The earth's temperature is warming up, our climates are changing. There is no doubt that this is happening. It is in the news daily with dire predictions of horrible storms, plagues, coastal drownings from rising seas, starvations and mass extinctions. The finger pointing has begun, and it is pointed at us. According to the doomsayers, our reliance on fossil fuels for the past 150 years has raised atmospheric CO2 levels to such an extent that earth's heat is being trapped, and now we are on a runaway train creating a desert planet unless something is done soon. Or is it?

S. Fred Singer, an internationally-known climate physicist and professor emeritus of environmental science at the University of Virginia, and Dennis Avery, a senior fellow with the Hudson Institute, have authored this extremely well-researched book, Unstoppable Global Warming: Every 1500 Years, which argues that global warming is indeed happening. However, they write, it is part of a natural 1,500-year cycle of warming and cooling that the earth has gone through for millions of years, and man's activity has had little effect on the change in climate that we see now.

Al Gore's movie, An Inconvenient Truth, shows a graph that illustrates increased CO2 levels in the atmosphere followed by an increase in the earth's temperature. In this book, this information is presented differently: when the earth's temperature goes up, CO2 levels increase. And the major contributor to atmospheric CO2 levels is the oceans. Carbon emissions from our cars and industry contribute only to a very small percentage of the total CO2. They also point out that a greenhouse effect is not occurring, because if it were, the upper levels of our atmosphere have to be heating up along with the earth's surface temperature. The atmosphere's temperature has not changed at all; therefore heat is not being trapped.

In Unstoppable Global Warming, we are shown how the earth's climate changes coincide with sunspot activity. The last time the earth actually was warmer than it is now was during the early middle ages. Then from about 1300 to 1850 AD, sunspot activity virtually stopped, and the earth was plunged into a mini-ice age, evidence of which exists on every continent of the earth. Currently we are in a post mini-ice age warming trend.

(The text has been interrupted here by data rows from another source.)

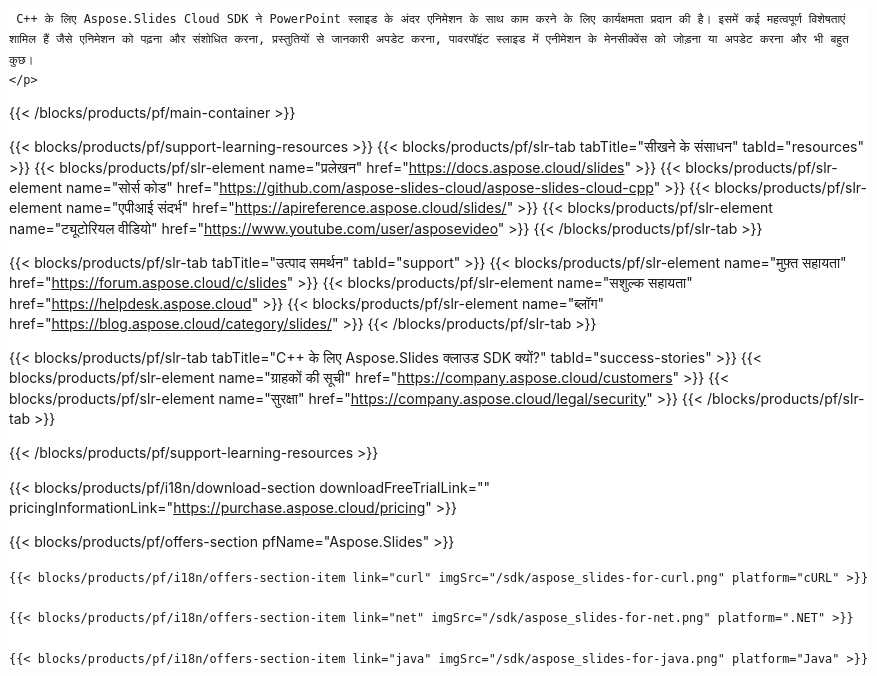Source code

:      C++ के लिए Aspose.Slides Cloud SDK ने PowerPoint स्लाइड के अंदर एनिमेशन के साथ काम करने के लिए कार्यक्षमता प्रदान की है। इसमें कई महत्वपूर्ण विशेषताएं शामिल हैं जैसे एनिमेशन को पढ़ना और संशोधित करना, प्रस्तुतियों से जानकारी अपडेट करना, पावरपॉइंट स्लाइड में एनीमेशन के मेनसीक्वेंस को जोड़ना या अपडेट करना और भी बहुत कुछ।
    </p>
   </div>
  </div>
 </div>
</div>


{{< /blocks/products/pf/main-container >}}

{{< blocks/products/pf/support-learning-resources >}}
{{< blocks/products/pf/slr-tab tabTitle="सीखने के संसाधन" tabId="resources" >}}
{{< blocks/products/pf/slr-element name="प्रलेखन" href="https://docs.aspose.cloud/slides" >}}
{{< blocks/products/pf/slr-element name="सोर्स कोड" href="https://github.com/aspose-slides-cloud/aspose-slides-cloud-cpp" >}}
{{< blocks/products/pf/slr-element name="एपीआई संदर्भ" href="https://apireference.aspose.cloud/slides/" >}}
{{< blocks/products/pf/slr-element name="ट्यूटोरियल वीडियो" href="https://www.youtube.com/user/asposevideo" >}}
{{< /blocks/products/pf/slr-tab >}}

{{< blocks/products/pf/slr-tab tabTitle="उत्पाद समर्थन" tabId="support" >}}
{{< blocks/products/pf/slr-element name="मुफ़्त सहायता" href="https://forum.aspose.cloud/c/slides" >}}
{{< blocks/products/pf/slr-element name="सशुल्क सहायता" href="https://helpdesk.aspose.cloud" >}}
{{< blocks/products/pf/slr-element name="ब्लॉग" href="https://blog.aspose.cloud/category/slides/" >}}
{{< /blocks/products/pf/slr-tab >}}

{{< blocks/products/pf/slr-tab tabTitle="C++ के लिए Aspose.Slides क्लाउड SDK क्यों?" tabId="success-stories" >}}
{{< blocks/products/pf/slr-element name="ग्राहकों की सूची" href="https://company.aspose.cloud/customers" >}}
{{< blocks/products/pf/slr-element name="सुरक्षा" href="https://company.aspose.cloud/legal/security" >}}
{{< /blocks/products/pf/slr-tab >}}

{{< /blocks/products/pf/support-learning-resources >}}

{{< blocks/products/pf/i18n/download-section downloadFreeTrialLink="" pricingInformationLink="https://purchase.aspose.cloud/pricing" >}}

{{< blocks/products/pf/offers-section pfName="Aspose.Slides" >}}

    {{< blocks/products/pf/i18n/offers-section-item link="curl" imgSrc="/sdk/aspose_slides-for-curl.png" platform="cURL" >}}
	
    {{< blocks/products/pf/i18n/offers-section-item link="net" imgSrc="/sdk/aspose_slides-for-net.png" platform=".NET" >}}
	
    {{< blocks/products/pf/i18n/offers-section-item link="java" imgSrc="/sdk/aspose_slides-for-java.png" platform="Java" >}}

Throughout the book, Singer and Avery take us on a point-by-point discussion of what the mankind-driven global warming advocates say, and what is actually happening from scientific climatologic, geologic and historical points of view. The question that we should be answering is not how do we stop global warming, but rather how do we adapt? It is happening, it has happened before, and one day, after it cools off, it will happen again. If you wish to understand the truth about global warming, spend some time with this book.